MOSSOUL : Le confinement a sûrement protégé de nombreux habitants de Mossoul, mais il a aussi causé de gros dégâts : il a aggravé les troubles des jeunes souffrant de troubles mentaux qui peinent déjà à recoller les morceaux de leur courte vie dans le Nord de l'Irak repris aux jihadistes.
Durant quatre mois, les centres de santé mentale de la troisième ville d'Irak sont restés fermés, pour tenter d'endiguer une épidémie qui a déjà touché 330.000 Irakiens et tué 8.000 autres.
Des milliers d'enfants et de jeunes adultes ont perdu leur espace de socialisation, leurs cours d'orthophonie et leur rééducation physique –- essentiels pour lutter contre des troubles comme l'autisme, une maladie qui n'a toujours ni traitement ni explications véritables.

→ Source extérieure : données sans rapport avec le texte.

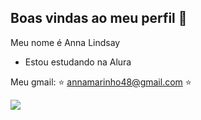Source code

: ## Boas vindas ao meu perfil 💜

Meu nome é Anna Lindsay

- Estou estudando na Alura

Meu gmail:
⭐ annamarinho48@gmail.com ⭐

![](https://media1.tenor.com/m/U8SbClJgVZwAAAAC/sakura-blossom.gif)
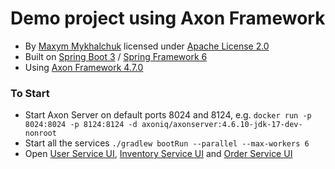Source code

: # Demo project using Axon Framework

* By [Maxym Mykhalchuk](https://blog.maxym.dp.ua) licensed under [Apache License 2.0](LICENSE)
* Built on [Spring Boot 3](https://spring.io/projects/spring-boot) / [Spring Framework 6](https://spring.io)
* Using [Axon Framework 4.7.0](https://developer.axoniq.io/axon-framework/overview)

### To Start

* Start Axon Server on default ports 8024 and 8124, e.g. `docker run -p 8024:8024 -p 8124:8124 -d axoniq/axonserver:4.6.10-jdk-17-dev-nonroot`
* Start all the services `./gradlew bootRun --parallel --max-workers 6`
* Open [User Service UI](http://localhost:8080), [Inventory Service UI](http://localhost:8081) and [Order Service UI](http://localhost:8082)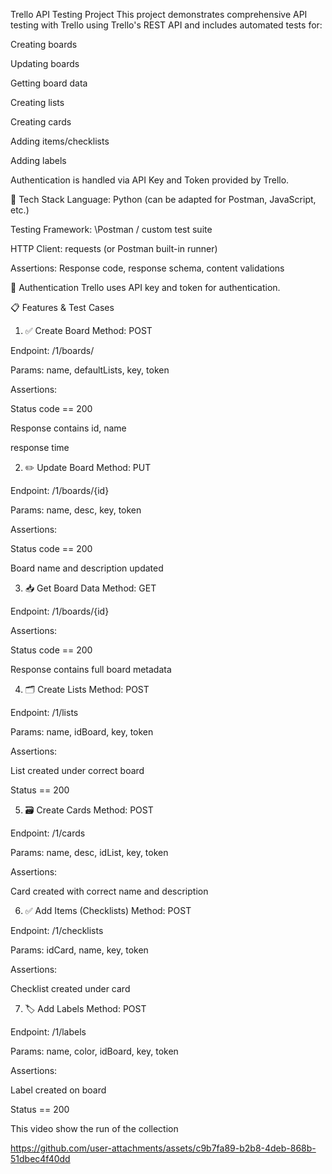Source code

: Trello API Testing Project
This project demonstrates comprehensive API testing with Trello using Trello's REST API and includes automated tests for:

Creating boards

Updating boards

Getting board data

Creating lists

Creating cards

Adding items/checklists

Adding labels

Authentication is handled via API Key and Token provided by Trello.

🔧 Tech Stack
Language: Python (can be adapted for Postman, JavaScript, etc.)

Testing Framework: \Postman / custom test suite

HTTP Client: requests (or Postman built-in runner)

Assertions: Response code, response schema, content validations

🔑 Authentication
Trello uses API key and token for authentication.

📋 Features & Test Cases
1. ✅ Create Board
Method: POST

Endpoint: /1/boards/

Params: name, defaultLists, key, token

Assertions:

Status code == 200

Response contains id, name

response time

2. ✏️ Update Board
Method: PUT

Endpoint: /1/boards/{id}

Params: name, desc, key, token

Assertions:

Status code == 200

Board name and description updated

3. 📥 Get Board Data
Method: GET

Endpoint: /1/boards/{id}

Assertions:

Status code == 200

Response contains full board metadata

4. 🗂️ Create Lists
Method: POST

Endpoint: /1/lists

Params: name, idBoard, key, token

Assertions:

List created under correct board

Status == 200

5. 🗃️ Create Cards
Method: POST

Endpoint: /1/cards

Params: name, desc, idList, key, token

Assertions:

Card created with correct name and description

6. ✅ Add Items (Checklists)
Method: POST

Endpoint: /1/checklists

Params: idCard, name, key, token

Assertions:

Checklist created under card

7. 🏷️ Add Labels
Method: POST

Endpoint: /1/labels

Params: name, color, idBoard, key, token

Assertions:

Label created on board

Status == 200


This video show the run of the collection

https://github.com/user-attachments/assets/c9b7fa89-b2b8-4deb-868b-51dbec4f40dd

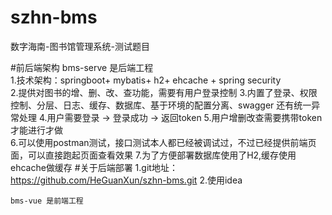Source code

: # szhn-bms
数字海南-图书馆管理系统-测试题目

#前后端架构
    bms-serve 是后端工程   
    1.技术架构：springboot+ mybatis+ h2+ ehcache + spring security                   
    2.提供对图书的增、删、改、查功能，需要有用户登录控制
    3.内置了登录、权限控制、分层、日志、缓存、数据库、基于环境的配置分离、swagger 还有统一异常处理
    4.用户需要登录 -> 登录成功 -> 返回token
    5.用户增删改查需要携带token才能进行才做   
    6.可以使用postman测试，接口测试本人都已经被调试过，不过已经提供前端页面，可以直接跑起页面查看效果
    7.为了方便部署数据库使用了H2,缓存使用ehcache做缓存
#关于后端部署
    1.git地址：https://github.com/HeGuanXun/szhn-bms.git
    2.使用idea

    bms-vue 是前端工程





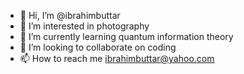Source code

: - 👋 Hi, I’m @ibrahimbuttar
- 👀 I’m interested in photography
- 🌱 I’m currently learning quantum information theory
- 💞️ I’m looking to collaborate on coding
- 📫 How to reach me ibrahimbuttar@yahoo.com

<!---
ibrahimbuttar/ibrahimbuttar is a ✨ special ✨ repository because its `README.md` (this file) appears on your GitHub profile.
You can click the Preview link to take a look at your changes.
--->
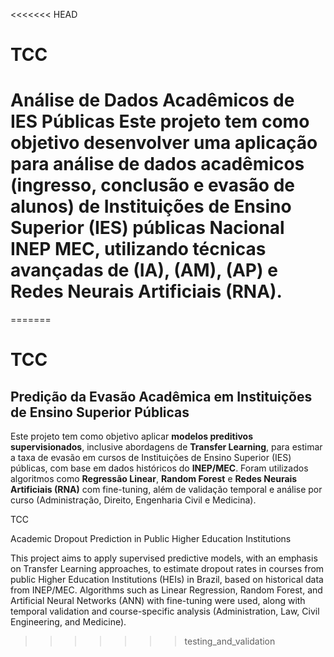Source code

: <<<<<<< HEAD
# TCC
# Análise de Dados Acadêmicos de IES Públicas   Este projeto tem como objetivo desenvolver uma aplicação para análise de dados acadêmicos (ingresso, conclusão e evasão de alunos) de Instituições de Ensino Superior (IES) públicas Nacional INEP MEC, utilizando técnicas avançadas de (IA), (AM), (AP) e Redes Neurais Artificiais (RNA).
=======
# TCC  
## Predição da Evasão Acadêmica em Instituições de Ensino Superior Públicas

Este projeto tem como objetivo aplicar **modelos preditivos supervisionados**, inclusive abordagens de **Transfer Learning**, para estimar a taxa de evasão em cursos de Instituições de Ensino Superior (IES) públicas, com base em dados históricos do **INEP/MEC**. Foram utilizados algoritmos como **Regressão Linear**, **Random Forest** e **Redes Neurais Artificiais (RNA)** com fine-tuning, além de validação temporal e análise por curso (Administração, Direito, Engenharia Civil e Medicina).

TCC

Academic Dropout Prediction in Public Higher Education Institutions

This project aims to apply supervised predictive models, with an emphasis on Transfer Learning approaches, to estimate dropout rates in courses from public Higher Education Institutions (HEIs) in Brazil, based on historical data from INEP/MEC. Algorithms such as Linear Regression, Random Forest, and Artificial Neural Networks (ANN) with fine-tuning were used, along with temporal validation and course-specific analysis (Administration, Law, Civil Engineering, and Medicine).
>>>>>>> testing_and_validation
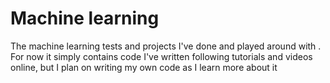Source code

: # Machine learning
The machine learning tests and projects I've done and played around with
. For now it simply contains code I've written following tutorials and videos online, but I plan on writing my own code as I learn more about it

"C'est un désastre : certains cas se sont aggravés, d'autres ont fait des rechutes", raconte à l'AFP Ilham Khattab, spécialiste de l'autisme à Mossoul, carrefour commercial historique du Moyen-Orient qui fut de 2014 à 2017 la "capitale" du groupe État islamique (EI) en Irak.
Dans un pays où depuis des décennies les infrastructures de santé sont délabrées, la guerre contre les jihadistes n'a fait qu'aggraver la situation : aujourd'hui, un seul hôpital est opérationnel pour plus de deux millions d'habitants.
Le centre Fakhri Dabbagh, établissement public de santé mentale, tente lui de rester debout pour les 170 enfants qu'il traite pour symptômes autistiques et pathologies mentales, le seul à le faire gratuitement.
Sans des stimulations de leurs capacités motrices et mentales, "leur développement personnel et psychologique se détériorera", prévient le docteur Mohammed al-Qaïssi, qui dirige le centre.
Ni équipement ni formation
Nisrine Hamdi, 63 ans, qui assure l'accompagnement psychologique des enfants, évoque à l'AFP le manque de matériel, l'absence de formation et la débrouille au quotidien.
"On ne peut plus accueillir de nouveaux patients. On n'a même pas de véhicules pour amener les enfants qui ont du mal à se déplacer", affirme-t-elle.
Pour ceux qui ont un peu plus de moyens, des cliniques privées s'attaquent aussi à la question de la santé mentale, taboue et pourtant majeure dans un pays ravagé depuis 40 ans par les guerres.
L'institut privé du docteur Ahmed Soufi propose, pour cent dollars, des sessions d'un mois.
Pour ce praticien de 35 ans, "avant l'EI, on avait environ 4.000 malades dans la province. Ce nombre a atteint 6.000 sous l'EI et maintenant, il avoisine 10.000".
Et, dans le cas de l'autisme, le confinement -- décrété par le gouvernement pour tenter d'endiguer la pandémie mondiale ou par des familles apeurées à l'idée de croiser des jihadistes dehors -- aggrave sévèrement les symptômes.
Faute d'activité en extérieur, le téléphone, la télévision ou l'ordinateur sont des pis-allers souvent appréciés de parents enfermés dans de petites maisons parfois pas entièrement reconstruites.
Or, trop de temps devant des écrans renforce la possibilité de développer des symptômes de l'autisme chez l'enfant, selon de nombreuses études.
Oum Laith en a fait la douloureuse expérience avec ses quatre enfants aujourd'hui tous inscrits au centre Fakhri Dabbagh. "L'isolement devant la télévision et les téléphones a aggravé leur cas", dit-elle à l'AFP.
Tabou
Si Oum Laith s'est tournée vers les soignants, rares sont les parents qui acceptent de vivre avec le stigmate social de la maladie mentale.
"C'est notre principal problème : une fois un enfant diagnostiqué, de nombreux parents refusent de l'accepter", affirme à l'AFP Rahmat al-Zouheir, psychologue à Mossoul. "Et cela joue sur le temps que nous mettons à pouvoir entamer des traitements".
Save the Children a malgré tout accueilli 15.000 enfants à Mossoul entre 2019 et 2020. Et "les besoins ont explosé avec la Covid-19", affirme sa porte-parole Amal Taïf.
Mais même après le confinement, les familles doivent s'en remettre à "des travailleurs sociaux ou des psychologues qui n'ont pas d'expertise sur l'enfance ou des pédiatres sans connaissance en santé mentale", poursuit Mme Taïf.
Résultat, des enfants sont déclarés autistes sans l'être alors que d'autres ne sont jamais diagnostiqués.
Quant à ceux qui obtiennent le bon diagnostic, leur ville ne réunit aucun des éléments nécessaires à une bonne prise en charge: sécurité, éducation et alimentation stable.
Des objectifs impossibles à atteindre dans un pays où eau et électricité sont des denrées rares et imprévisibles.